Licensed physicians and specialized staff at urgent care centers like Intermountain’s Instacare are able to handle non-life-threatening urgent care needs, from sore throats to broken bones. Mountain Star Healthcare and the University of Utah also provide a variety of urgent care locations around the state offering help seven days per week with no appointments required.

Cost varies based on treatments provided, but urgent care clinics are generally covered by most insurance plans including Medicare and Medicaid. The staff is able to handle common, non-life-threatening conditions, and they can prescribe medication as needed. They are also able to offer lab services, X-rays, and some outpatient testing.

These services can be accessed at physical locations, which generally open at 8 a.m. and close at 9 p.m. Some have extended hours until as late as midnight. KidsCare facilities are generally open from 4 or 5 p.m. until 9 p.m. Intermountain’s website lists InstaCare and KidsCare locations along with estimated wait times at each one, and the University of Utah's website shows the locations and hours of their urgent care centers.

Learn more about when to visit an urgent care center rather than an ER here.

Emergency Room

Open 24/7, emergency rooms are staffed with a team of specialized doctors, nurses and technicians who are able to care for severe or life-threatening conditions. Costs vary based on treatments, but emergency rooms are covered by all insurance plans in emergency situations (including Medicare and Medicaid). Intermountain emergency rooms are the most populous in Utah, though the University of Utah has emergency rooms at their Salt Lake City hospital and in South Jordan and Mountain Star healthcare has ER options as well.

Limb, functional, or life-threatening conditions are recommended to visit the emergency room, and care is provided by board-certified staff who can prescribe medication, offer all lab services, provide X-rays, engage in specialized care, and perform inpatient and outpatient tests.

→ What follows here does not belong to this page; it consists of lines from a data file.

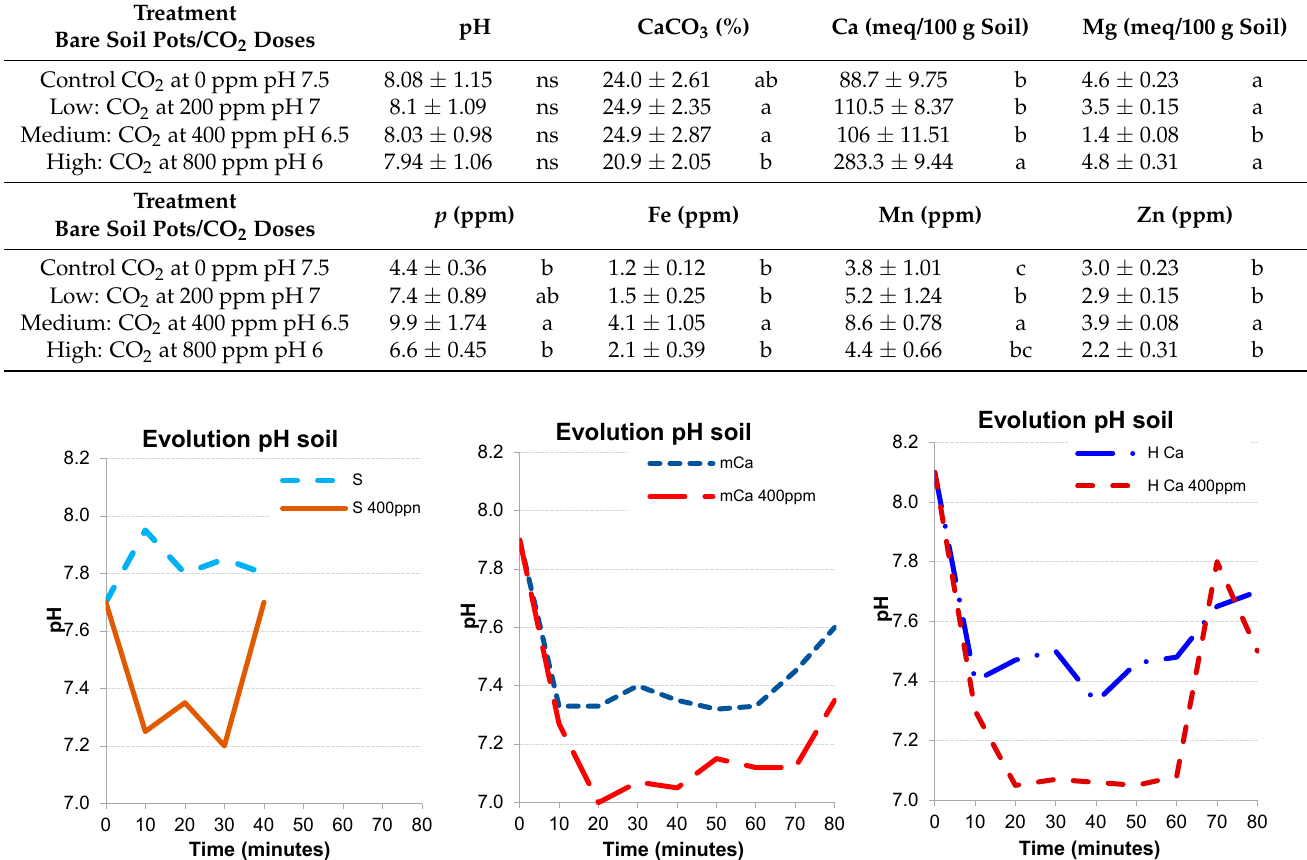
Table 3. Experiment 1. Bare soil pots. Quantitation of soil pH, carbonates, and mineral composition in a Medium calcareous soil with 10.4% limestone, pH 8.08, and 24.03% CaCO 3 . Soil samples were taken after irrigation for 4 months. Different carbonated irrigation treatments: control (tap water pH 7.5), CO 2 at 200 ppm (pH 7), CO 2 at 400 ppm (pH 6.5), and CO 2 at 800 ppm (pH 6). Values with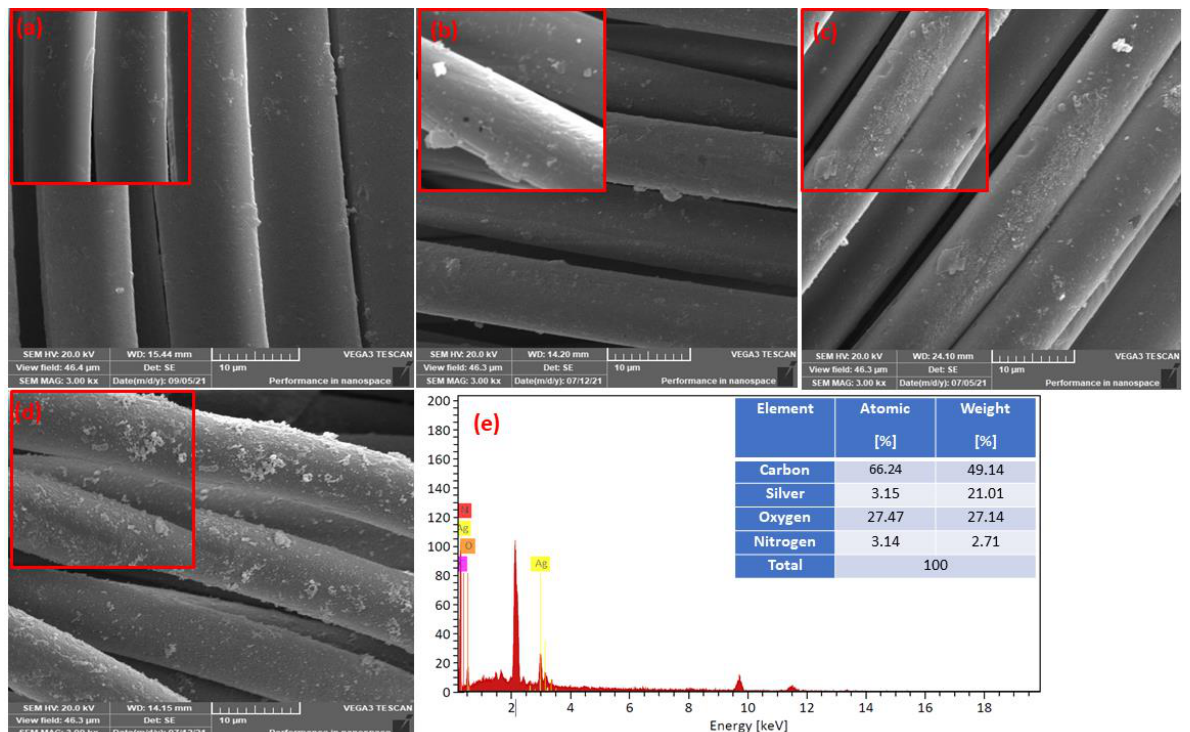
Figure 4. Low and high magnification FESEM images of ( a ) PET, ( b ) PET hydrazide, ( c ) PET hydrazide-AgNP-PDA, and ( d ) PET hydrazide-AgNP, with ( e ) the SEM – energy-dispersive X-ray (EDX) spectra of PET hydrazide-AgNP-PDA.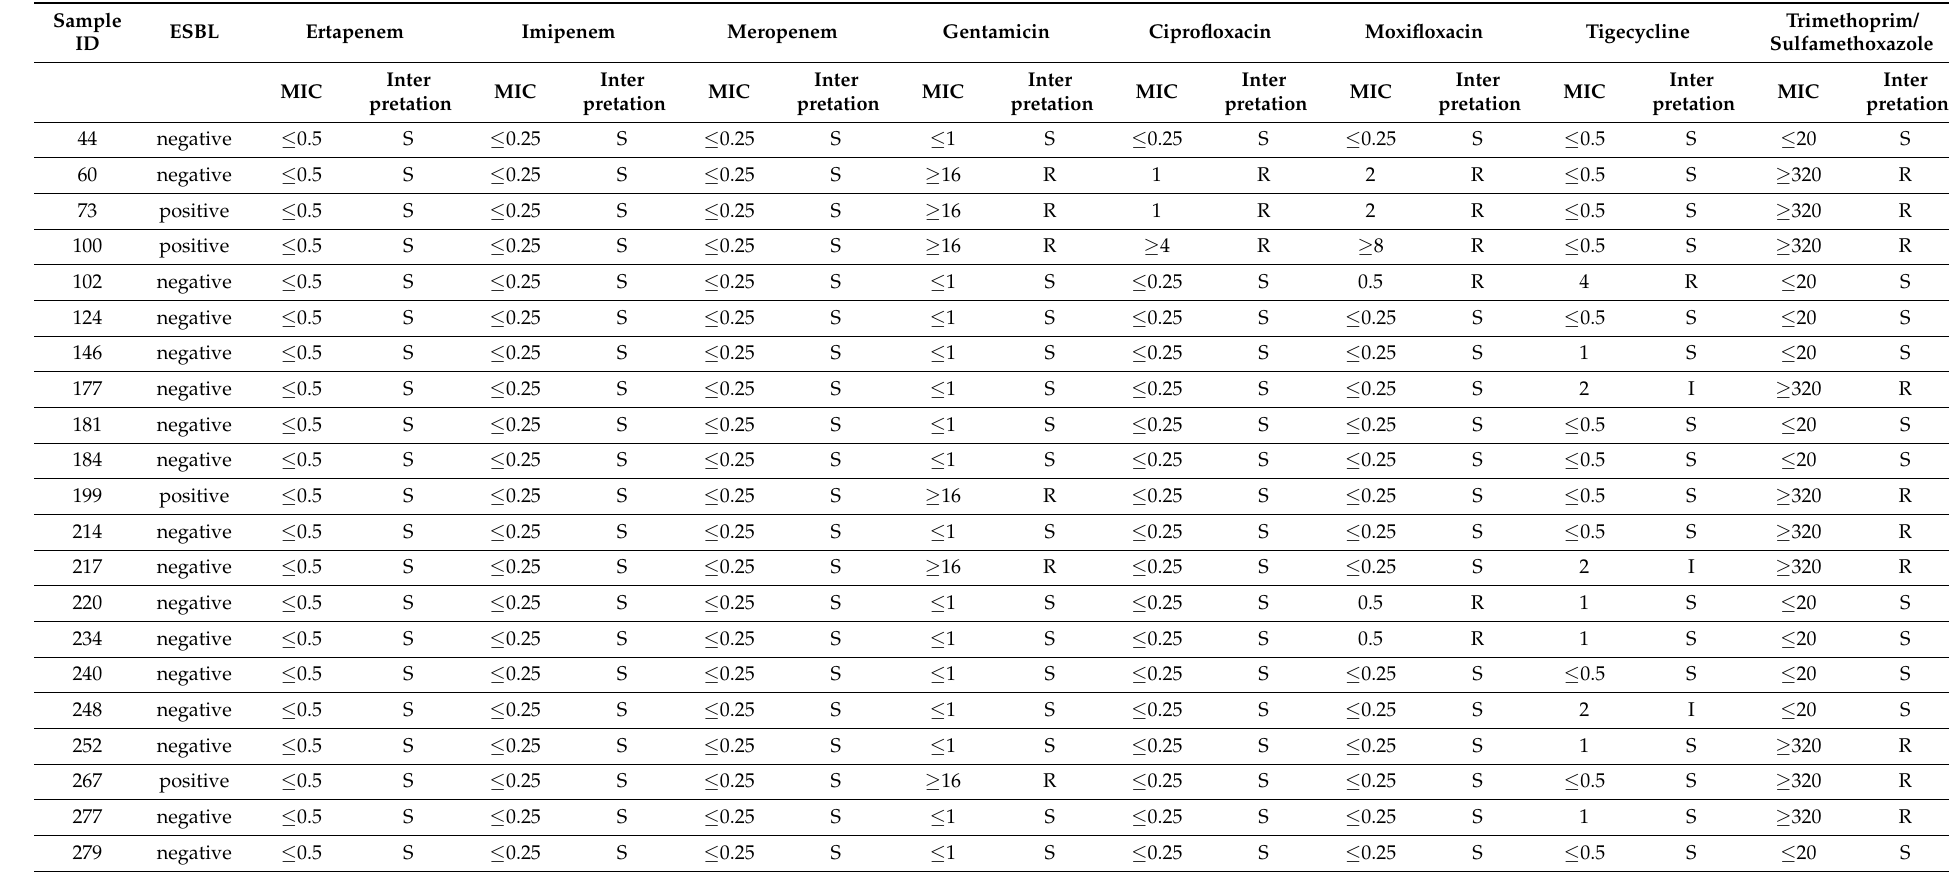
Table A6. Phenotypic resistance of the Klebsiella strains. MIC = minimum inhibitory concentration. ESBL = signal in phenotypic testing for extended-spectrum beta-lactamases. Sample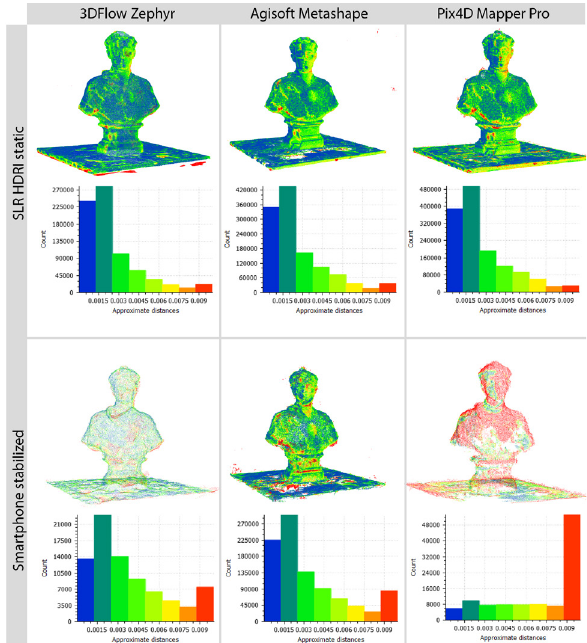
Figure 15. Comparison of the meshes obtained by two most favourable survey technics (SLR HDR and stabilized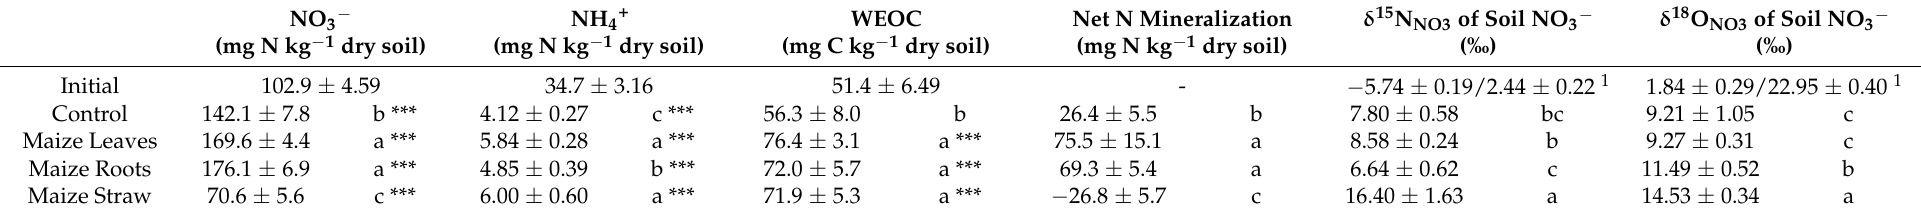
Table 2. Soil mineral N and water-extractable organic C (WEOC) before setup (initial) and at the end of the incubation experiment. Net N mineralization over the whole incubation period of 55 days.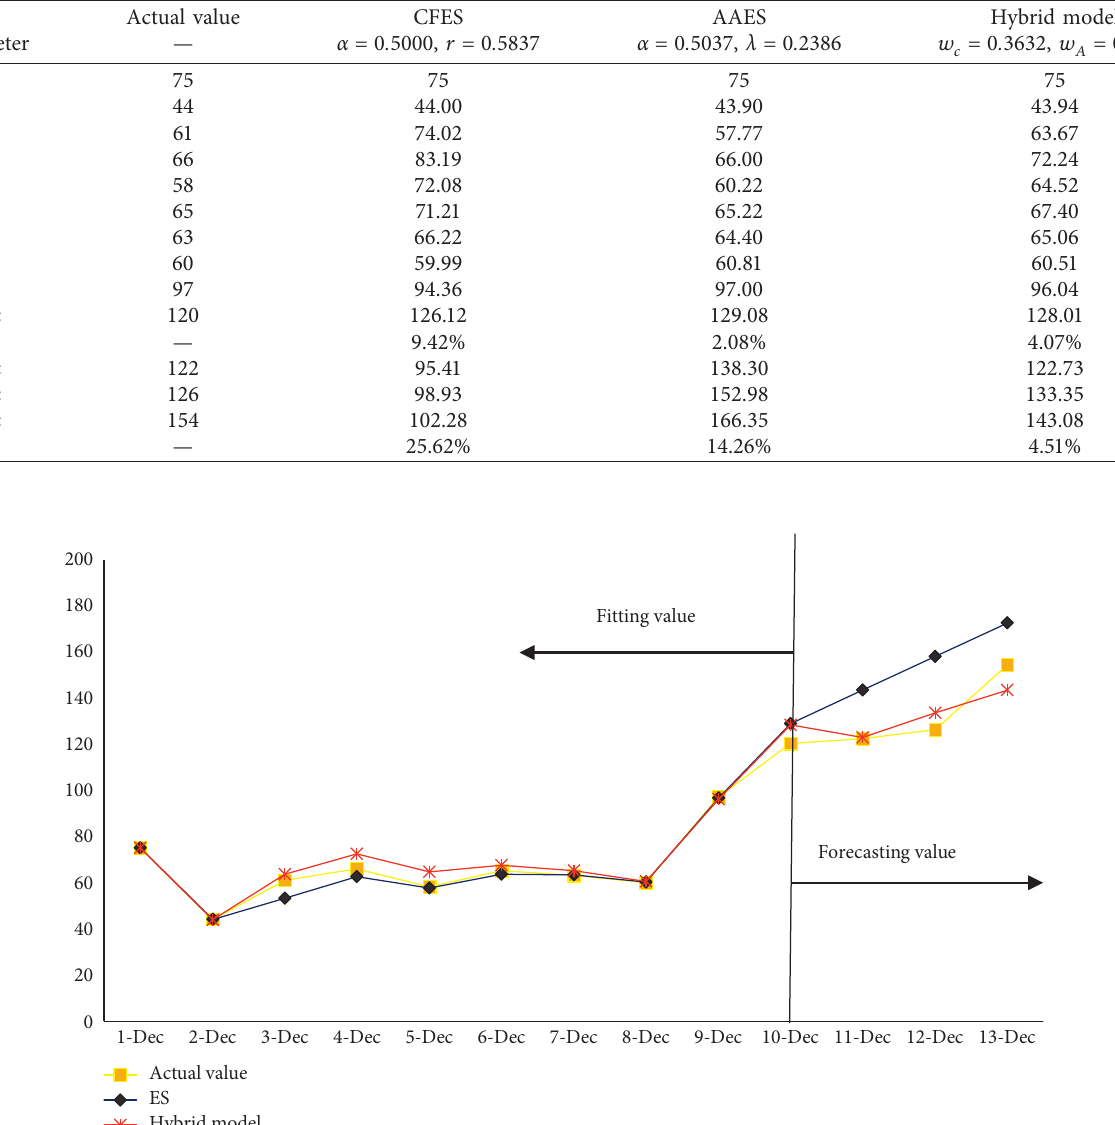
10 concentration.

Any of these warning signs will warrant a trip to the ER, according to the American College of Emergency Physicians:

  • Chest pressure or pain

  • Severe pain or injury to the head

  • Severe bleeding

  • Sudden or severe pain

  • Coughing blood or vomiting blood

  • Shortness of breath or difficulty breathing

  • Sudden dizziness, weakness, or changes in vision

  • Severe or persistent vomiting or diarrhea

  • Changes in mental status, such as confusion or weakness

  • Evaluation of an assault, physical or sexual abuse, or child abuse

  • Severe infection

  • Early pregnancy complications

  • Severe abdominal pain or persistent vomiting

For more instances in which to visit the emergency room, visit this link.

“Intermountain’s urgent care website can help people get better care, faster, for the lowest possible cost,” Mark Ott, MD, medical director of Intermountain Medical Center in Murray, said in a recent Intermountain news release. “Many of the conditions that bring people to our advanced-level emergency department could have been handled at their local Intermountain hospital, InstaCare, or primary care doctor’s office. We’re sharing this information because we want to help people get the very best health care as close to home and for the least cost possible.”